We are living in the midst of a generations-long slide in federal government’s ability to solve the large problems of our world, and are in a stage of uncertainty about the deeply ambiguous role that the private sector plays in public policy debates. It is essential, now more so than ever, to turn to community for the answers to our most vexing questions about how to live in relative harmony with one another.
In every community I work with throughout Montana, there are people who regularly press their shoulders to the wheel to move ideas into action. Equipped with a network of relationships and an unparalleled commitment to seeing their community thrive, these community members show up, stay until the end, and make sure the work gets done.
What, then, is the role of government in community vitality? Through my work with Graduation Matters Montana (GMM), we have evolved a role for state government that elevates good community work and accelerates impact. We help communities move faster in the direction they want to go through grant making, sharing effective practices and community facilitation.
- Grant making – We have raised over $1.3 million of private funds over the past four years to support local GMM efforts to increase high school graduation rates. Grants of up to $10,000 a year pay the costs of convening school staff, students and community members to develop and implement locally-designed approaches to dropout prevention. The funds are not ample enough to buy new staff or expensive programs. It is, rather, enough funding to get the right people in the room to do the work (those who really care about the issue, and those who are impacted by the issue – in this case, students who have a direct or one-step-removed experience of struggling to stay in school).

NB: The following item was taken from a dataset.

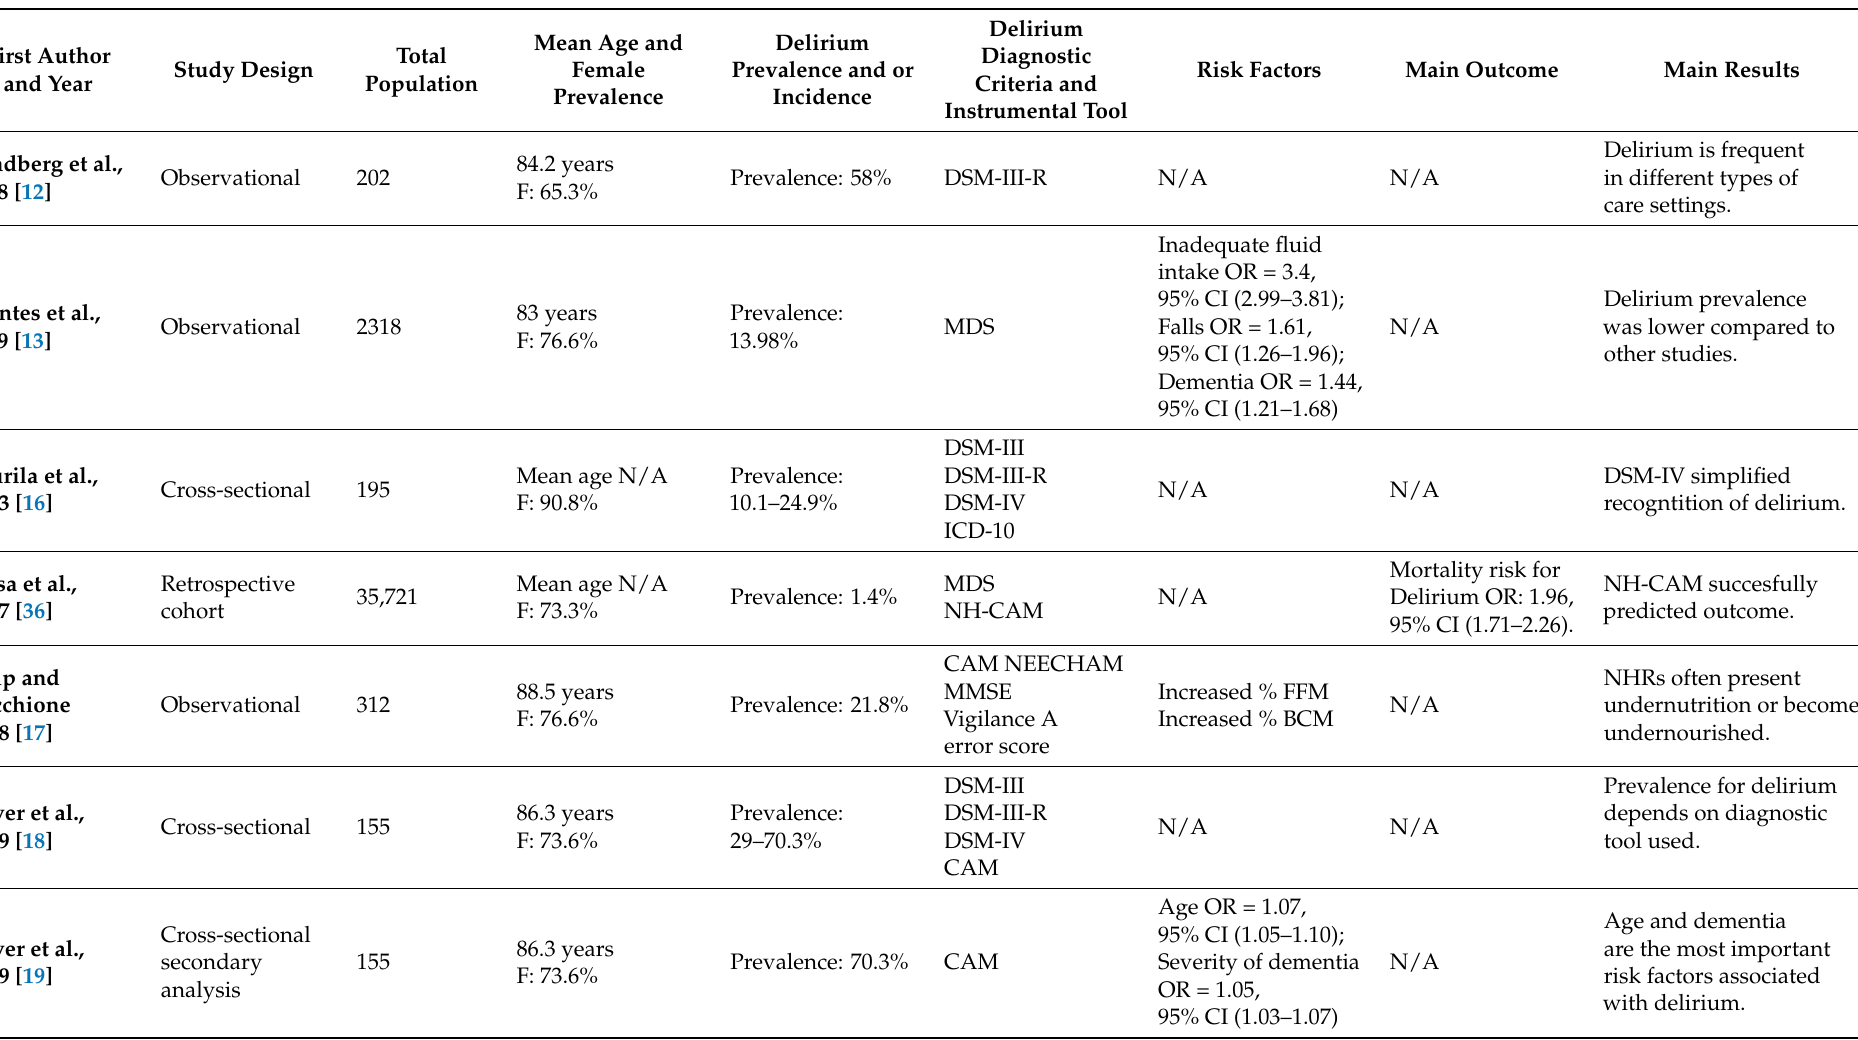
Table 1. Main characteristics of the studies focused on delirium in nursing home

- Seeding the conversation – Once people are convening, GMM staff help move the effort along by seeding the conversation with concrete examples of effective practices employed by like-sized communities in Montana. For example, staff may say to a community team: “If you are interested in peer-to-peer tutoring, don’t Google it. Pick up the phone and call Graduation Matters Miles City.” GM Miles City (pop. 8,600) is a ranching community with a rock star peer-to-peer tutoring program. Over the course of two years, fewer and fewer students are falling behind – so much so that the workload of school staff assigned to credit recovery plummeted, which allowed the school to re-imagine staff roles to meet the emerging needs of a transient student population caused by the booming oil fields in the Bakkan.
- Facilitating discovery – Another role government can fill is that of community facilitator. Wielding the convening power that comes with being a state official means that GMM staff can help bring together program staff and key decision makers (who may care deeply about the issue but are up to their ears in alligators). Once they are in the room, however, opportunity is lost if meetings are a “sit and git” of “government officials” talking at community. GMM staff are trained to “find the wisdom in the room” through interactive agendas that ensure people are talking to one another, not staff. Staff help create a space that is respectful in order to generate trust and dialog, and they make sure clear next steps are articulated before a meeting ends (on time). In communities that have a skilled facilitator, GMM teams are encouraged to use GMM funds to pay the facilitator.

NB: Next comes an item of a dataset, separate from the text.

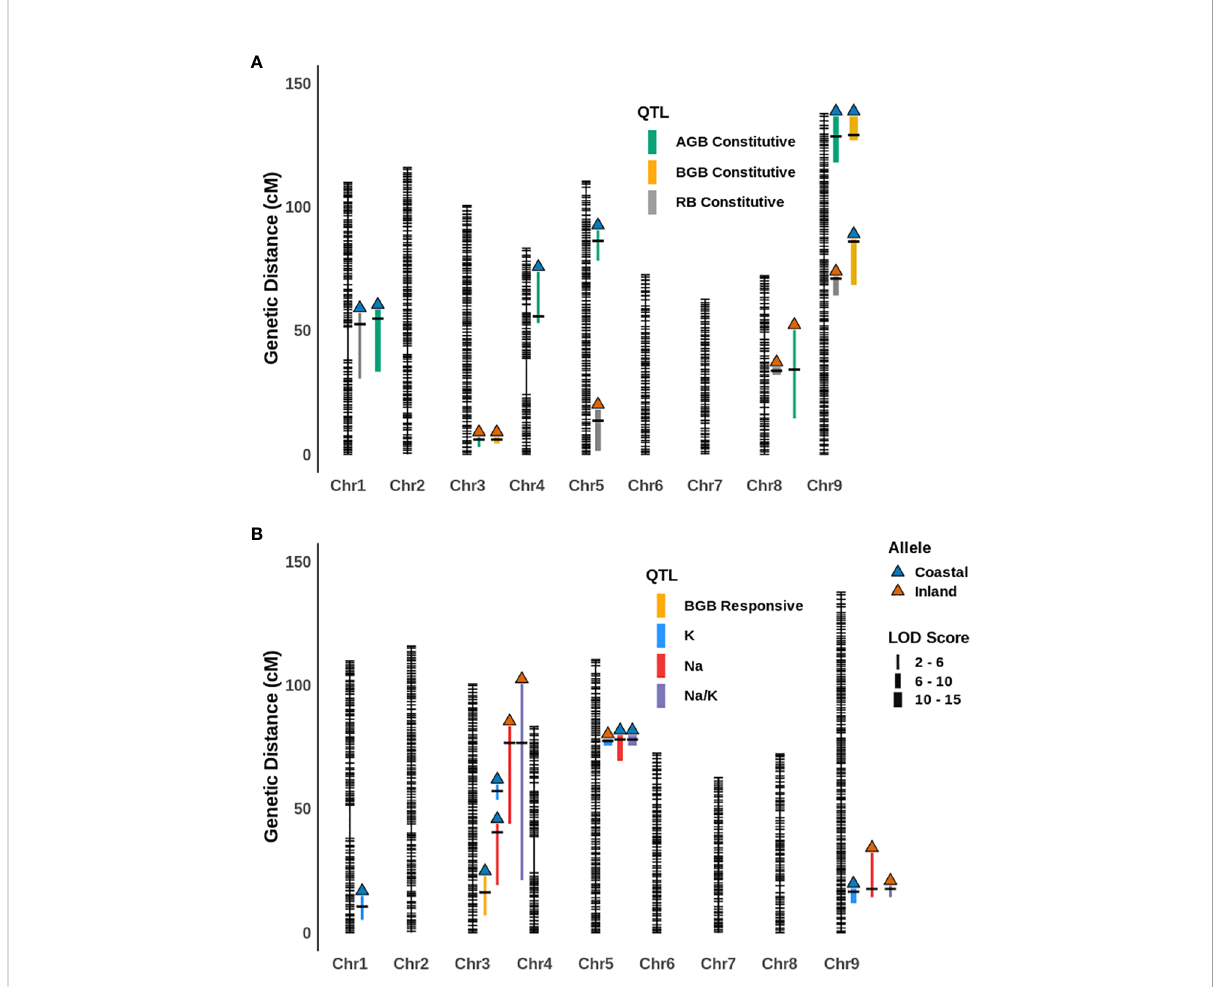
FIGURE 3 The position of (A) constitutive and (B) responsive category and ionic QTL for various traits on the genetic map of the P. hallii RIL population. Vertical color fi lled bar indicates QTL intervals estimated by 1.5 LOD drop from the peak. The width of the bar represents the magnitude of the LOD score for the given QTL and different colors represents different traits. The color of upward arrow indicates the genotype for alleles that have a positive effect for a given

There are several other initiatives in Montana, from teen parenting to preschool development, that take this tack, shaping federal and state programs to build community capacity. Trusting that community members are motivated to have thriving neighborhoods and to see success is a critical first step in developing ways to work with community that strengthen, rather than disempower, their work.
I often say that change happens when people start behaving differently – when they greet one another at the grocery store, invite one another into conversations that were previously closed; when they stop taking actions that hurt, and start seeking actions that build. That is the work, and it is work that we can all do together. We truly are the ones we’ve been waiting for.